◆ Quoted text:
● ● ● ● ● ● ●
Why did you choose to use names instead of ids here? I think IDs would be a little simpler because you wouldn't need to translate in more cases. For example, rename wouldn't need to modify the identifier field ID set because it doesn't change the field IDs. You'd also only need to copy the set of field IDs returned by the current schema in the constructor.

I was looking for a reason why you might have chosen to use names, but I think that it is straightforward to use IDs instead of names in all cases. For example, the check in deleteColumn validates the name passed in directly, which seems easier; but the name has already been looked up in the schema so we have a field and could validate identifierFieldIds.contains(field.fieldId()) instead like the other checks do.

Yes with the set approach the concern that led me to use name is gone, I will change to use ID.

core/src/main/java/org/apache/iceberg/SchemaUpdate.java

core/src/main/java/org/apache/iceberg/util/JsonUtil.java

core/src/test/java/org/apache/iceberg/TestSchemaUpdate.java

core/src/test/java/org/apache/iceberg/TestTableMetadata.java

core/src/test/java/org/apache/iceberg/TestSchemaUpdate.java

rdblue · 2021-04-18T00:19:43Z

Thanks, @jackye1995! I think overall the direction is looking right with identifierFieldIds. I just noted a few things to fix:

Need to add setIdentifierFields
Needs some implementation fixes (track by ID, etc.)
● ● ● ● ● ● ●
◆ Data block:
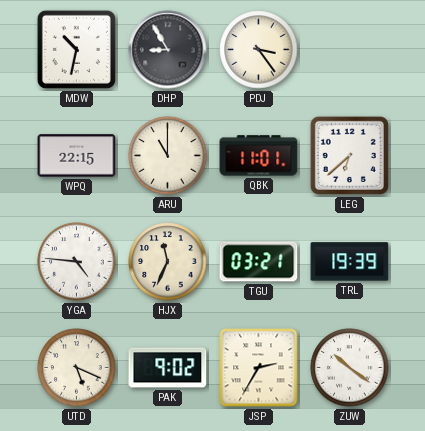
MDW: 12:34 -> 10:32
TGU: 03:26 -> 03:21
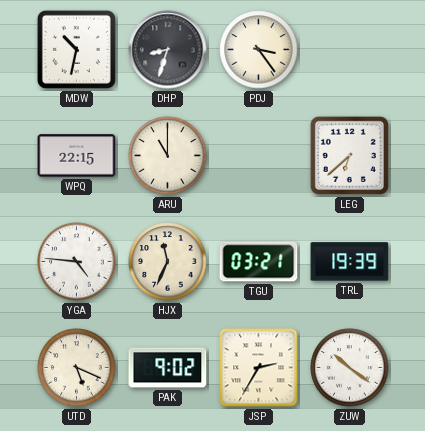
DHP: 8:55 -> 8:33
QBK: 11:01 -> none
● ● ● ● ● ● ●
◆ What needs to be done:
In the review discussion, rewrite the passage starting at "Thanks, @jackye1995! I" and ending at "by ID, etc.)", replacing "setIdentifierFields" with "updateIdentifierFields".

◆ Solution to this task:
Thanks, @jackye1995! I think overall the direction is looking right with identifierFieldIds. I just noted a few things to fix:

Need to add updateIdentifierFields
Needs some implementation fixes (track by ID, etc.)